Maestri Simone, Scalzo Davide, Damaggio Gianluca, Zobel Martina, Besusso Dario, Cattaneo Elena
Department of Biosciences, University of Milan, Street Giovanni Celoria, 26, 20133, Milan, Italy.
INGM, Istituto Nazionale Genetica Molecolare 'Romeo ed Enrica Invernizzi', Street Francesco Sforza, 35, 20122, Milan, Italy.
Nucleic Acids Res. 2025 Jan 7;53(1). doi: 10.1093/nar/gkae1155.
The accurate characterization of triplet repeats, especially the overrepresented CAG repeats, is increasingly relevant for several reasons. First, germline expansion of CAG repeats above a gene-specific threshold causes multiple neurodegenerative disorders; for instance, Huntington's disease (HD) is triggered by >36 CAG repeats in the huntingtin (HTT) gene. Second, extreme expansions up to 800 CAG repeats have been found in specific cell types affected by the disease. Third, synonymous single nucleotide variants within the CAG repeat stretch influence the age of disease onset. Thus, new sequencing-based protocols that profile both the length and the exact nucleotide sequence of triplet repeats are crucial. Various strategies to enrich the target gene over the background, along with sequencing platforms and bioinformatic pipelines, are under development. This review discusses the concepts, challenges, and methodological opportunities for analyzing triplet repeats, using HD as a case study. Starting with traditional approaches, we will explore how sequencing-based methods have evolved to meet increasing scientific demands. We will also highlight experimental and bioinformatic challenges, aiming to provide a guide for accurate triplet repeat characterization for diagnostic and therapeutic purposes.

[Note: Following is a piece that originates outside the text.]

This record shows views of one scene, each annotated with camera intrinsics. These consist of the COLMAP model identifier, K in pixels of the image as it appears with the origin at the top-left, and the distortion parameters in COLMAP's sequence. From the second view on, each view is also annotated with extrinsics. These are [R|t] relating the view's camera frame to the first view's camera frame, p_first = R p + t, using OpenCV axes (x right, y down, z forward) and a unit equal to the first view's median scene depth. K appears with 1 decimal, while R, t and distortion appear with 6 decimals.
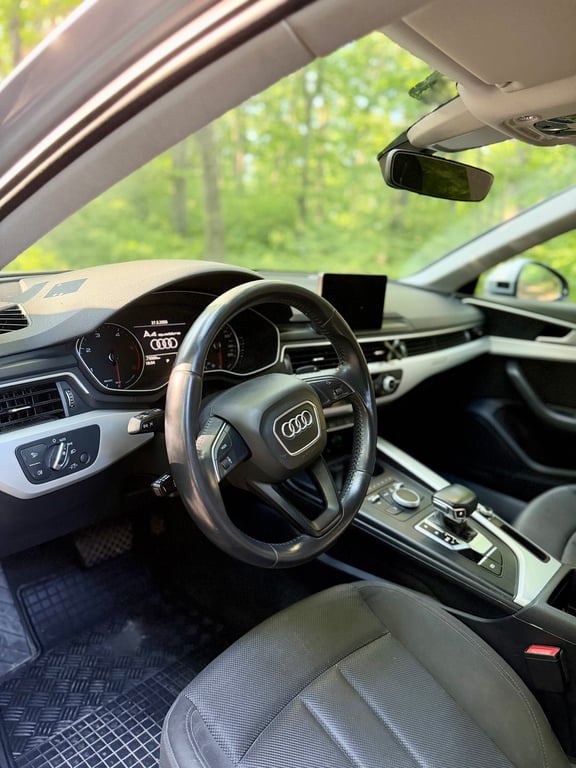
lens RADIAL K [[574.1, 0, 288.0], [0, 574.1, 384.0], [0, 0, 1]] dist [0.145883, -0.000315]
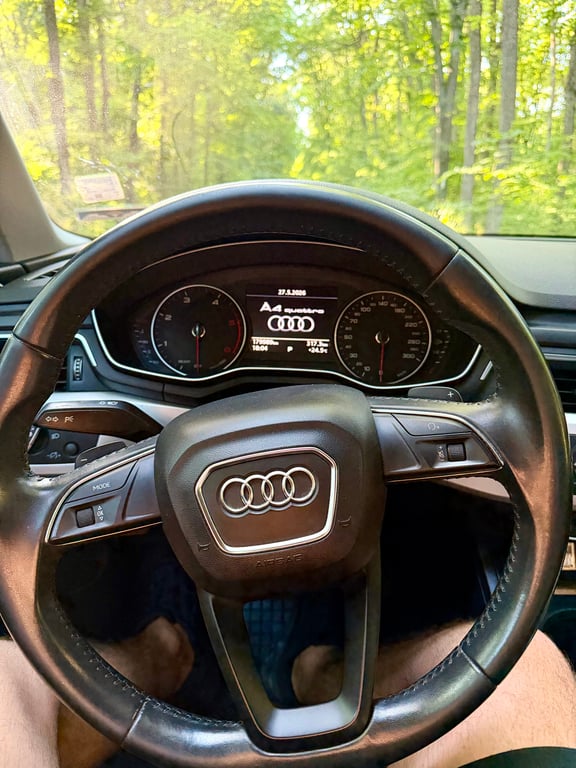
lens RADIAL K [[574.1, 0, 288.0], [0, 574.1, 384.0], [0, 0, 1]] dist [0.145883, -0.000315]
pose [[0.633969, 0.168230, -0.754839, 0.310238], [-0.170572, 0.982433, 0.075695, -0.051225], [0.754313, 0.080766, 0.651528, 0.566513]]
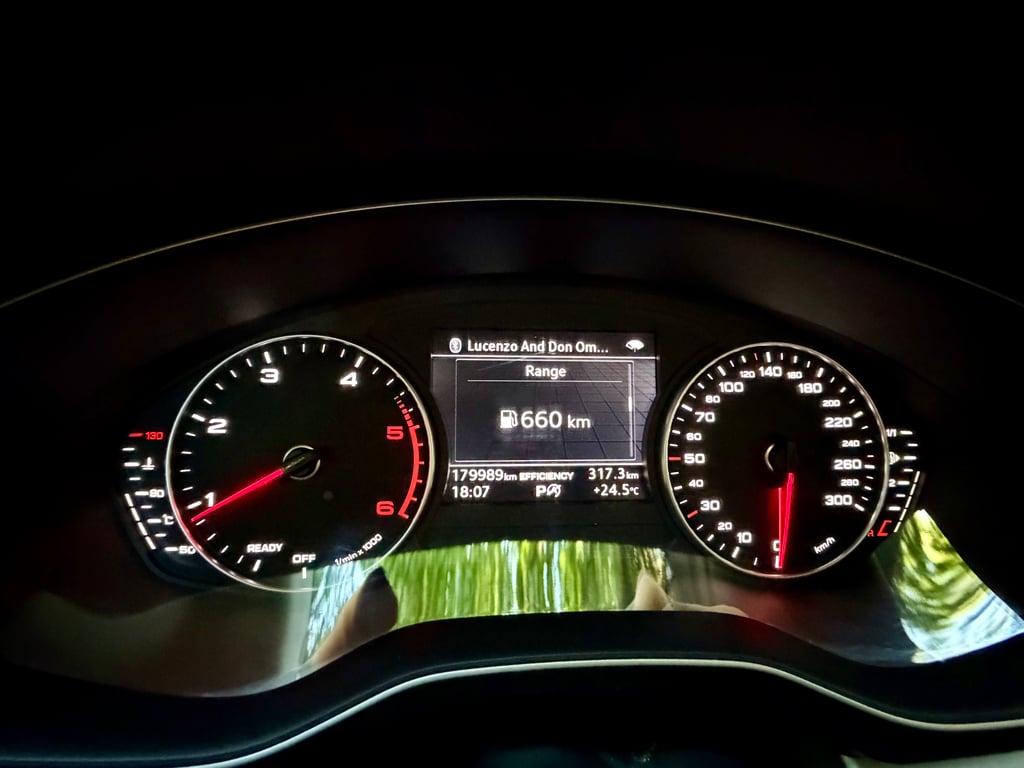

由于多种原因,对三联体重复序列,尤其是过度富集的CAG重复序列进行准确表征变得越来越重要。首先,CAG重复序列在基因特异性阈值以上的生殖系扩增会导致多种神经退行性疾病;例如,亨廷顿舞蹈病(HD)由亨廷顿蛋白(HTT)基因中>36个CAG重复序列引发。其次,在受该疾病影响的特定细胞类型中发现了高达800个CAG重复序列的极端扩增。第三,CAG重复序列区域内的同义单核苷酸变异会影响疾病发病年龄。因此,能够同时分析三联体重复序列长度和精确核苷酸序列的基于测序的新方案至关重要。目前正在开发各种在背景中富集目标基因的策略,以及测序平台和生物信息学流程。本综述以HD为例,讨论分析三联体重复序列的概念、挑战和方法学机遇。从传统方法开始,我们将探讨基于测序的方法是如何发展以满足不断增长的科学需求的。我们还将强调实验和生物信息学方面的挑战,旨在为准确表征三联体重复序列以用于诊断和治疗目的提供指导。